While some policy proposals for the Texas Republican Party Platform were more controversial than others, few bore more support than repealing in-state tuition for illegal immigrants.
The simple language, which reads “We oppose in-state college tuition for illegal aliens,” was supported by over 95% of the convention delegates.
First enacted in 2001, the law faced little scrutiny until roughly ten years ago. Since then, there’s been a mounting conservative crescendo demanding its repeal. Still, despite conservative support repeal efforts haven’t been able to take root in the Texas Legislature.
In 2015, the measure died in both chambers.

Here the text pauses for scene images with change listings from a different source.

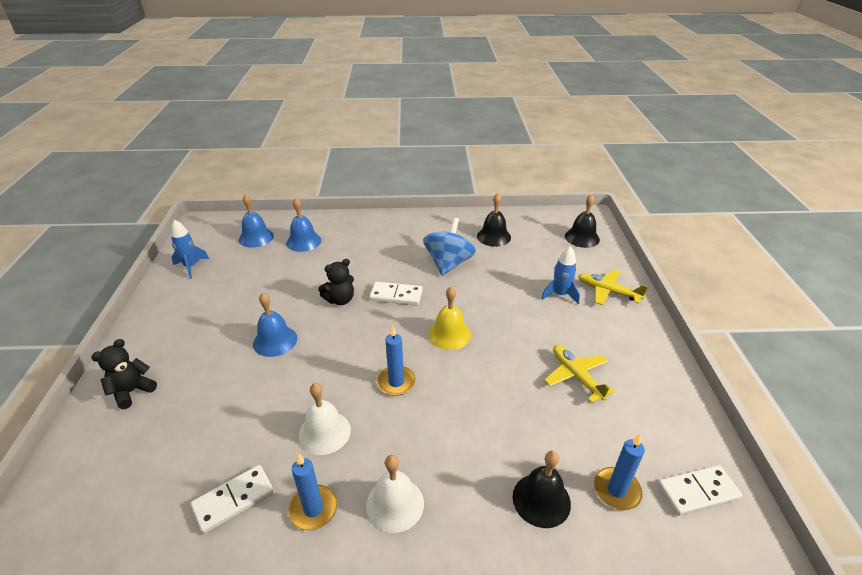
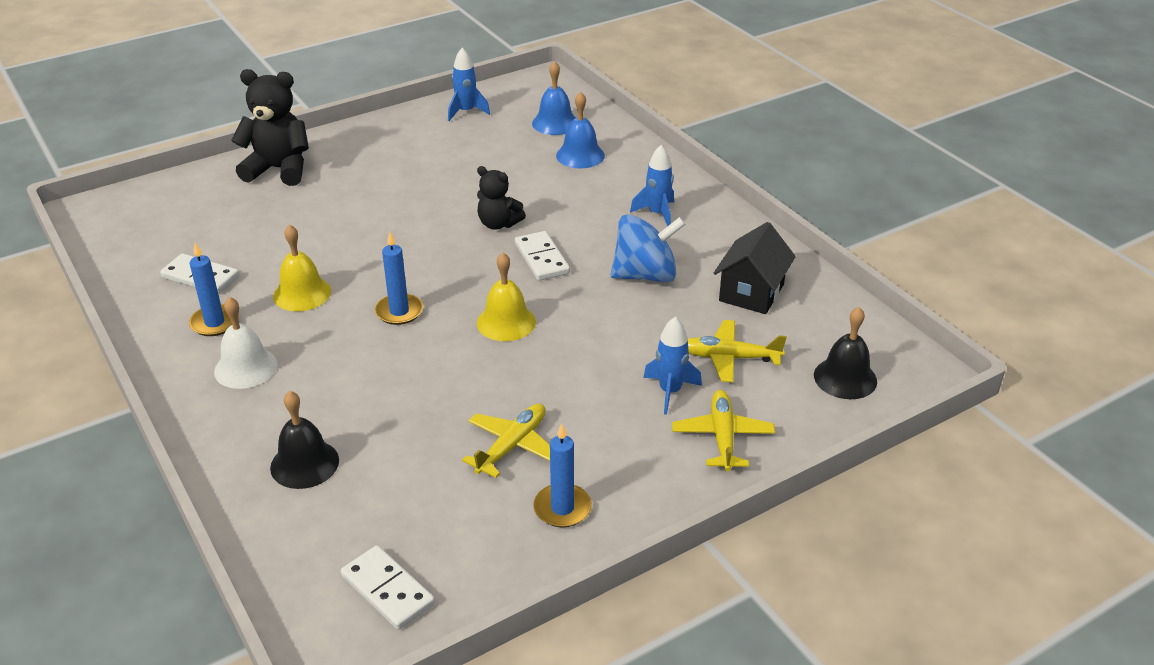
camera: 60 degrees right, 0 degrees up
(132, 391) = (279, 169): black teddy bear -> black teddy bear, size x1.65
(275, 341) = (399, 212): blue bell -> none
(324, 432) = (302, 293): white bell -> yellow bell
(394, 238) = (657, 214): none -> blue rocket
(493, 236) = (751, 292): black bell -> black house
(543, 264) = (729, 358): none -> yellow plane
(616, 490) = (350, 519): blue candle -> blue candle (562, 508)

In the Texas House, liberal coalition led by Speaker Joe Straus (R-San Antonio) ardently opposed the repeal. To kill the measure there, Straus sat on the various repeal proposals before referring them to the committee of his hatchet man, State Rep. Byron Cook (R-Corsicana), who refused to hold a hearing on the legislation.
In the Senate, repeal was supported by Lt. Gov. Dan Patrick and nearly all of the Senate Republican caucus, but was successfully stifled by three defectors –liberal Republican State Sens. Kevin Eltife (R-Tyler), Kel Seliger (R-Amarillo), and Craig Estes (R-Wichita Falls). Both made clear that they would join the Democrat blockade opposing repeal.
Next session, advocates should fare better for one simple reason: elections.
Since Eltife won’t be returning to the Texas Senate, both Seliger and Estes will be required to openly defy the grassroots in a year they are running for re-election—a harsh spotlight for both vulnerable incumbents for whom there are already rumblings of candidates making ready to replace them.
With more favorable conditions and a true measure of support serving as a tail wind, conservatives should be emboldened at the likelihood of repealing the policy next session. However, much hard work will be necessary in order to succeed.